I think a survey of favorite stories from before the pulp era of the 1920s onwards would reveal that a great many of the stories that, for a long time at least, were regarded as favorite works of sf, fantasy, and also detection, started deliberately with material that eased you into the plot and atmosphere. If anyone wanted to do the tabulating, etc., it should actually be easy to test this. One could start by compiling a list of, say, 40 favorite works from before 1930 and giving a subjective assessment regarding whether or not the story started with a tense scene, a complication, etc. and afterwards provided explanation for it — or started in a casual or leisurely — or discursive — manner. Whether we’re talking Poe’s “Fall of the House of Usher,” Gaskell’s “Old Nurse’s Story,” Bronte’s Wuthering Heights, Tolstoy’s “Kreutzer Sonata” or Conrad’s “Heart of Darkness,” Machen’s “Black Seal,” Wells’s “Time Machine,” Lovecraft’s “Outsider,” or various ghost stories by M. R. James (starting with descriptions of country houses, etc.)… I think the latter is what we will often find. I generally relish that quality!

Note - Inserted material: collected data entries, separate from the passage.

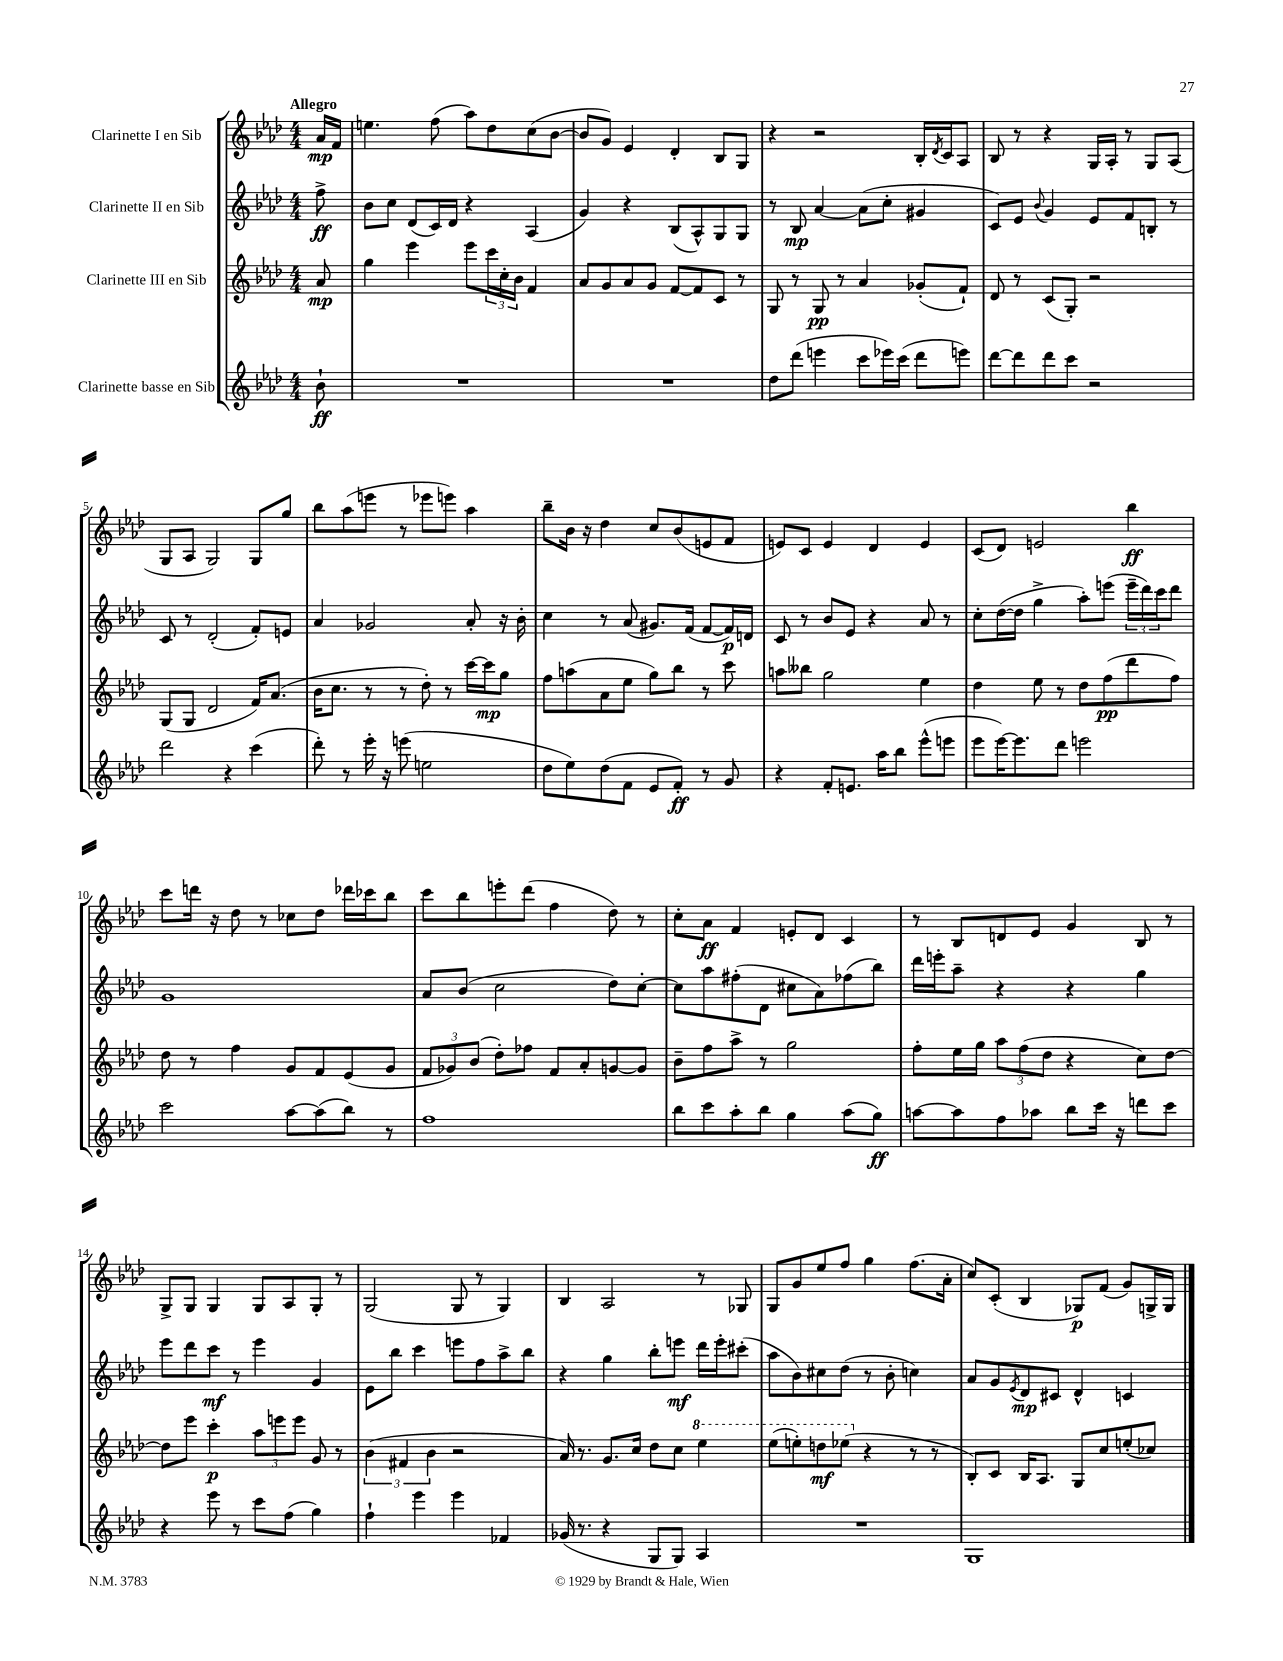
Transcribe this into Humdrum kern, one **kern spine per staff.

**kern	**dynam	**kern	**dynam	**kern	**dynam	**kern	**dynam
*part4	*part4	*part3	*part3	*part2	*part2	*part1	*part1
*staff4	*staff4	*staff3	*staff3	*staff2	*staff2	*staff1	*staff1
*I"Clarinette basse en Sib	*	*I"Clarinette III en Sib	*	*I"Clarinette II en Sib	*	*I"Clarinette I en Sib	*
*clefG2	*	*clefG2	*	*clefG2	*	*clefG2	*
*k[b-e-a-d-]	*	*k[b-e-a-d-]	*	*k[b-e-a-d-]	*	*k[b-e-a-d-]	*
*M4/4	*	*M4/4	*	*M4/4	*	*M4/4	*
=	=	=	=	=	=	=	=
!	!	!	!	!	!	!LO:TX:a:B:t=Allegro	!
8b-`\	ff	8a-/	mp	8ff^\	ff	16a-/LL	mp
.	.	.	.	.	.	16f/JJ	.
=1	=1	=1	=1	=1	=1	=1	=1
1r	.	4gg\	.	8b-\L	.	4.een\	.
.	.	.	.	8cc\J	.	.	.
.	.	4eee-\	.	(8d-/L	.	.	.
.	.	.	.	16c/L)	.	(8ff\	.
.	.	.	.	16d-/JJ	.	.	.
.	.	8eee-\L	.	4r	.	8aa-\L)	.
.	.	24ccc\L	.	.	.	8dd-\	.
.	.	24cc'\	.	.	.	.	.
.	.	24b-\JJ	.	.	.	.	.
.	.	4f/	.	(4A-/	.	(8cc\	.
.	.	.	.	.	.	[8b-\J	.
=2	=2	=2	=2	=2	=2	=2	=2
1r	.	8a-/L	.	4g/)	.	8b-/L]	.
.	.	8g/	.	.	.	8g/J)	.
.	.	8a-/	.	4r	.	4e-/	.
.	.	8g/J	.	.	.	.	.
.	.	[8f/L	.	(8B-/L	.	4d-'/	.
.	.	8f/]	.	8A-^^/)	.	.	.
.	.	8c/J	.	8G/	.	8B-/L	.
.	.	8r	.	8G/J	.	8G/J	.
=3	=3	=3	=3	=3	=3	=3	=3
8dd-\L	.	8G/	.	8r	.	4r	.
(8ddd-\J	.	8r	.	8B-/	mp	.	.
4eeen\	.	8G/	pp	[4a-/	.	2r	.
.	.	8r	.	.	.	.	.
8ccc\L	.	4a-/	.	(8a-\L]	.	.	.
16eee-X\L)	.	.	.	8cc'\J	.	.	.
(16ccc\JJ	.	.	.	.	.	.	.
8ddd-\L	.	(8g-X'/L	.	4g#X/	.	16B-'/LL	.
.	.	.	.	.	.	8qd-/	.
.	.	.	.	.	.	16c/J	.
8eeen\J)	.	8f`/J)	.	.	.	8A-/J	.
=4	=4	=4	=4	=4	=4	=4	=4
[8ddd-\L	.	8d-/	.	8c/L)	.	8B-/	.
8ddd-\]	.	8r	.	8e-/J	.	8r	.
.	.	.	.	8qqb-/	.	.	.
8ddd-\	.	(8c/L	.	4g/	.	4r	.
8ccc\J	.	8G'/J)	.	.	.	.	.
2r	.	2r	.	8e-/L	.	16G/LL	.
.	.	.	.	.	.	16A-'/JJ	.
.	.	.	.	8f/	.	8r	.
.	.	.	.	8Bn'/J	.	8G/L	.
.	.	.	.	8r	.	(8A-/J	.
!!LO:LB:g=z
=5	=5	=5	=5	=5	=5	=5	=5
2ddd-\	.	(8G/L	.	8c/	.	8G/L	.
.	.	8G/J	.	8r	.	8A-/J	.
.	.	2d-/	.	(2d-'/	.	2G/)	.
4r	.	.	.	.	.	.	.
(4ccc\	.	16f/KL)	.	8f'/L)	.	8G/L	.
.	.	(8.a-/J	.	.	.	.	.
.	.	.	.	8en/J	.	8gg/J	.
=6	=6	=6	=6	=6	=6	=6	=6
8ddd-'\)	.	16b-\KL	.	4a-/	.	8bb-\L	.
.	.	8.cc\J	.	.	.	.	.
8r	.	.	.	.	.	(8aa-\	.
16eee-'\	.	8r	.	2g-X/	.	8eeen\J	.
16r	.	.	.	.	.	.	.
(8eeen\	.	8r	.	.	.	8r	.
2een\	.	8dd-'\)	.	.	.	8eee-X\L	.
.	.	8r	.	.	.	8eeen\J)	.
.	.	[16ccc\LL	.	8a-'/	.	4aa-\	.
.	.	16ccc\J]	mp	.	.	.	.
.	.	8gg\J	.	16r	.	.	.
.	.	.	.	16b-'\	.	.	.
=7	=7	=7	=7	=7	=7	=7	=7
8dd-\L	.	8ff\L	.	4cc\	.	8bb-~\L	.
8ee-\)	.	(8aan\	.	.	.	16b-\Jk	.
.	.	.	.	.	.	16r	.
(8dd-\	.	8a-\	.	8r	.	4dd-\	.
8f\J	.	8ee-\J	.	(8a-/	.	.	.
8e-/L	.	8gg\L)	.	8.g#X/L)	.	8cc/L	.
8f'/J)	ff	8bb-\J	.	.	.	(8b-/	.
.	.	.	.	(16f/Jk	.	.	.
8r	.	8r	.	[8f/L	.	8en/	.
8g/	.	8ccc\	.	16f/L])	p	8f/J	.
.	.	.	.	16dn/JJ	.	.	.
=8	=8	=8	=8	=8	=8	=8	=8
4r	.	8aan\L	.	8c/	.	8en/L)	.
.	.	8bb--X\J	.	8r	.	8c/J	.
8f'/L	.	2gg\	.	8b-/L	.	4e/	.
8.en/J	.	.	.	8e-/J	.	.	.
.	.	.	.	4r	.	4d-/	.
16aa-\KL	.	.	.	.	.	.	.
8bb-\J	.	.	.	.	.	.	.
(8eee-^^\L	.	4ee-\	.	8a-/	.	4e/	.
8eeen\J	.	.	.	8r	.	.	.
=9	=9	=9	=9	=9	=9	=9	=9
8eee-\L	.	4dd-\	.	8cc'\L	.	(8c/L	.
[16eee-\K)	.	.	.	([16dd-\L	.	8d-/J)	.
8.eee-\]	.	.	.	16dd-\JJ]	.	.	.
.	.	8ee-\	.	4gg^\	.	2en/	.
8ddd-\J	.	8r	.	.	.	.	.
2eeen\	.	8dd-\L	.	8aa-'\L)	.	.	.
.	.	(8ff\	pp	(8eeen\J	.	.	.
.	.	8ddd-\	.	24eee~\LL	.	4bb-\	ff
.	.	.	.	24ddd-\)	.	.	.
.	.	.	.	24ccc\J	.	.	.
.	.	8ff\J)	.	8ddd-\J	.	.	.
!!LO:LB:g=z
=10	=10	=10	=10	=10	=10	=10	=10
2ccc\	.	8dd-\	.	1g	.	8ccc\L	.
.	.	8r	.	.	.	16dddn\Jk	.
.	.	.	.	.	.	16r	.
.	.	4ff\	.	.	.	8dd-\	.
.	.	.	.	.	.	8r	.
[8aa-\L	.	8g/L	.	.	.	8cc-X\L	.
(8aa-\]	.	8f/	.	.	.	8dd-\J	.
8bb-\J)	.	(8e-/	.	.	.	16ddd-X\LL	.
.	.	.	.	.	.	16ccc-X\J	.
8r	.	8g/J	.	.	.	8bb-\J	.
=11	=11	=11	=11	=11	=11	=11	=11
1ff	.	12f/L	.	8a-/L	.	8ccc\L	.
.	.	12g-X/)	.	.	.	.	.
.	.	.	.	(8b-/J	.	8bb-\	.
.	.	(12b-/J	.	.	.	.	.
.	.	8dd-'\L)	.	2cc\	.	8eeen'\	.
.	.	8ff-X\J	.	.	.	(8ddd-\J	.
.	.	8f/L	.	.	.	4ff\	.
.	.	8a-'/	.	.	.	.	.
.	.	[8gn/	.	8dd-\L)	.	8dd-\)	.
.	.	8g/J]	.	[8cc'\J	.	8r	.
=12	=12	=12	=12	=12	=12	=12	=12
8bb-\L	.	8b-~\L	.	8cc\L]	.	8cc'\L	.
8ccc\	.	8ff\	.	8aa-\	.	8a-\J	ff
8aa-'\	.	8aa-^\J	.	(8ff#X'\	.	4f/	.
8bb-\J	.	8r	.	8d-\J	.	.	.
4gg\	.	2gg\	.	8cc#X\L	.	8en'/L	.
.	.	.	.	8a-\)	.	8d-/J	.
(8aa-\L	.	.	.	(8ff-X\	.	4c/	.
8gg\J)	ff	.	.	8bb-\J)	.	.	.
=13	=13	=13	=13	=13	=13	=13	=13
[8aan\L	.	8ff'\L	.	16ddd-\LL	.	8r	.
.	.	.	.	16eeen'\J	.	.	.
8aa\]	.	16ee-\L	.	8aa-~\J	.	8B-/L	.
.	.	16gg\JJ	.	.	.	.	.
8ff\	.	12aa-\L	.	4r	.	8dn/	.
.	.	(12ff\	.	.	.	.	.
8aa-X\J	.	.	.	.	.	8e-/J	.
.	.	12dd-\J	.	.	.	.	.
8bb-\L	.	4r	.	4r	.	4g/	.
16ccc\Jk	.	.	.	.	.	.	.
16r	.	.	.	.	.	.	.
8dddn\L	.	8cc\L)	.	4gg\	.	8B-/	.
8ccc\J	.	[8dd-\J	.	.	.	8r	.
!!LO:LB:g=z
=14	=14	=14	=14	=14	=14	=14	=14
4r	.	8dd-\L]	.	8eee-\L	.	8G^/L	.
.	.	8eee-\J	.	8ddd-\	.	8G/J	.
8eee-\	.	4ccc'\	p	8ccc\J	mf	4G/	.
8r	.	.	.	8r	.	.	.
8ccc\L	.	12aa-\L	.	4eee-\	.	8G/L	.
.	.	12eeen\	.	.	.	.	.
(8ff\J	.	.	.	.	.	8A-/	.
.	.	12eee\J	.	.	.	.	.
4gg\)	.	8g/	.	4g/	.	8G'/J	.
.	.	8r	.	.	.	8r	.
=15	=15	=15	=15	=15	=15	=15	=15
4ff`\	.	(6b-\	.	8e-\L	.	(2G/	.
.	.	.	.	8bb-\J	.	.	.
.	.	6f#X/	.	.	.	.	.
4eee-\	.	.	.	4ccc\	.	.	.
.	.	6b-\	.	.	.	.	.
4eee-\	.	2r	.	8eeen\L	.	8G/	.
.	.	.	.	8ff\	.	8r	.
4f-X/	.	.	.	8aa-^\	.	4G/)	.
.	.	.	.	8bb-\J	.	.	.
=16	=16	=16	=16	=16	=16	=16	=16
(16g-X/	.	16a-/)	.	4r	.	4B-/	.
8.r	.	8.r	.	.	.	.	.
4r	.	8.g/L	.	4gg\	.	2A-/	.
.	.	16cc/Jk	.	.	.	.	.
8G/L	.	8dd-\L	.	8bb-'\L	.	.	.
8G/J)	.	8cc\J	.	8eeen\J	mf	.	.
*	*	*8va	*	*	*	*	*
4A-/	.	4eee-\	.	16ddd-\LL	.	8r	.
.	.	.	.	16eee'\J	.	.	.
.	.	.	.	(8ccc#X'\J	.	8G-X/	.
=17	=17	=17	=17	=17	=17	=17	=17
1r	.	(8eee-\L	.	8aa-\L	.	8G/L	.
.	.	8eeen'\)	.	8b-\)	.	8g/	.
.	.	8dddn\	mf	8cc#X\	.	8ee-/	.
.	.	(8eee-X\J	.	(8dd-\J	.	8ff/J	.
*	*	*X8va	*	*	*	*	*
.	.	4r	.	8r	.	4gg\	.
.	.	.	.	8b-'\	.	.	.
.	.	8r	.	4ccn\)	.	(8.ff\L	.
.	.	8r	.	.	.	.	.
.	.	.	.	.	.	16a-'\Jk	.
=18	=18	=18	=18	=18	=18	=18	=18
1G	.	8B-'/L)	.	8a-/L	.	8cc/L)	.
.	.	8c/J	.	8g/	.	(8c'/J	.
.	.	.	.	8qe-/	.	.	.
.	.	16B-/KL	.	8d-/	mp	4B-/	.
.	.	8.A-/J	.	.	.	.	.
.	.	.	.	8c#X/J	.	.	.
.	.	8G/L	.	4d-^^/	.	8G-X/L)	p
.	.	8cc/	.	.	.	(8f/J	.
.	.	(8een'/	.	4cn/	.	8g/L)	.
.	.	8cc-X/J)	.	.	.	16Gn^/L	.
.	.	.	.	.	.	16G/JJ	.
==	==	==	==	==	==	==	==
*-	*-	*-	*-	*-	*-	*-	*-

Since I wrote this post, Lawrence Block has moved into the public eye. He’s long been a successful author, but his ‘A Walk Among The Tombstones’ is about to become a box office smash as Liam Neeson’s latest movie.
I’m a fan of five different characters/series that Block has created: he’s really good.
And if you see ‘Walk’ and like it, most definitely read the first book in the series, ‘The Sins of the Fathers.’
The character development of Scudder over the years is the best of any series I’ve ever read.